A Weight Off Your Shoulders
Lifting weights is a great way to increase muscle mass, stay healthy, and even increase life expectancy. The very concept of weightlifting involves breaking down and regrowing muscles, which can lead to injury. Bicep tears and shoulder pain are common injuries, mostly among men, with some cases requiring surgery. With the help of a shoulder specialist, bicep tenodesis may be necessary to repair the damage and reduce pain for good.
Beware of bicep injuries
Chances are there is a bicep injury if there is pain at the front of the upper arm or the elbow. The bicep has two tendons that attach the muscle to the shoulder and scapula. One tendon attaches the muscle to the elbow. A bicep tear happens when part or all of the bicep tendon detaches from the bone. Tenodesis refers explicitly to the long head bicep tendon separating from the scapula. Other injuries include rotator cuff tears and bicep tendonitis. These injuries cause chronic pain, swelling, stiffness, and weakness in the front of the shoulder, particularly at night.
Get some bicep help
If these injuries persist after trying pain management techniques, see a shoulder specialist right away. Shoulder specialists are orthopedic surgeons, physiatrists, or sports medicine physicians specializing in shoulder repair. For patients with chronic pain, the consultant may recommend bicep tenodesis. Bicep tenodesis is an innovative surgery to repair the tendon connecting the biceps to the shoulder. The procedure may be done as a solo surgery or combination procedure to treat both the bicep and shoulder.

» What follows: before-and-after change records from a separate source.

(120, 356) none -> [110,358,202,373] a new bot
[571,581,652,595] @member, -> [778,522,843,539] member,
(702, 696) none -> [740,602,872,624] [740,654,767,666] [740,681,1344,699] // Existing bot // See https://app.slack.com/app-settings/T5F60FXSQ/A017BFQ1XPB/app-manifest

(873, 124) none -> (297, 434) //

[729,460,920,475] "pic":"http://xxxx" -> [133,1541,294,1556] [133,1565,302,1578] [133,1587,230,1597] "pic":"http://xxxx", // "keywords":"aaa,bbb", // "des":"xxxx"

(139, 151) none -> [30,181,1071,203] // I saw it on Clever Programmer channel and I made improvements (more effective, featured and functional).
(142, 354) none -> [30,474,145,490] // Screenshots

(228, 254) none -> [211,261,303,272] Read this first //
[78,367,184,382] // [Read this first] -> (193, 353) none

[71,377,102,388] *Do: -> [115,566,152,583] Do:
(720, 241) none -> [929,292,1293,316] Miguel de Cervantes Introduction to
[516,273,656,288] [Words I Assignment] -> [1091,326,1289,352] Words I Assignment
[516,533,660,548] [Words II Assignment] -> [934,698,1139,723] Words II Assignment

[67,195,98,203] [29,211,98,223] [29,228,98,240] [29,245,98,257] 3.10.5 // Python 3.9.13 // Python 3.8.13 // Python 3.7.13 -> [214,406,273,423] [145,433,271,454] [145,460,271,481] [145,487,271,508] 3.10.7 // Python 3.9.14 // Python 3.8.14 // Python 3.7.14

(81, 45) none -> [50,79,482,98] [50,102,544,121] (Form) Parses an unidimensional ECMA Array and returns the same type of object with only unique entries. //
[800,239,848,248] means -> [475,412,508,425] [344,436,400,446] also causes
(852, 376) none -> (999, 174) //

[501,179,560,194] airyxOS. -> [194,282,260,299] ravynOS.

Understanding bicep tenodesis
With bicep tenodesis, a surgeon will move or reattach the tendon from the superior labrum to the humerus. This procedure is quite complex but can bring relief for weightlifters suffering from months of pain. Bicep tenodesis can happen under minimally invasive means. The patient will be under general anesthesia in a beach chair position. The surgeon then enters an arthroscope at the back of the shoulder. Another surgical tool goes through the front of the shoulder. The tool grabs or cuts away the tendon. The surgeon will then use needles, screws, or a button to attach the tendon to the humerus. From there, the incisions are closed, and the patient heads to recovery.
Is bicep tenodesis for you?
Bicep tenodesis is not for everyone. However, rotator cuff repair patients or anyone with unsuccessful rotator cuff repair may benefit from the procedure. The surgery also helps those with constant bicep tendinosis, bicep tendonitis, or tears. Finally, if the long head bicep tendon has fully ruptured, the surgeon may decide on bicep tenodesis. Because of the complexities of the surgery, some doctors may choose other types of surgeries. Bicep tenodesis will only be recommended by a specialist who has fully evaluated the bicep and shoulder.
Success and risks
Bicep tenodesis is generally safe, and recovery can take 6 or more months with physical therapy. Up to 95% of patients undergoing the procedure are satisfied with the result. Most will feel pain relief and regain some muscle function. However, as with other surgeries, there are still rare but possible complications. Possible complications include infection, bleeding, and adverse reaction to anesthesia.
Back to weightlifting with bicep tenodesis
A bicep or shoulder injury to an athlete or weightlifter can be devastating. Many fear lifting in the future will be impossible, even with surgery. For chronic cases, severe pain, and previously failed surgeries, bicep tenodesis may be a saving grace. Some studies show that patients can go back to intense exercise after recovery. Speak with a shoulder specialist about bicep tenodesis if there is no relief from bicep or shoulder pain.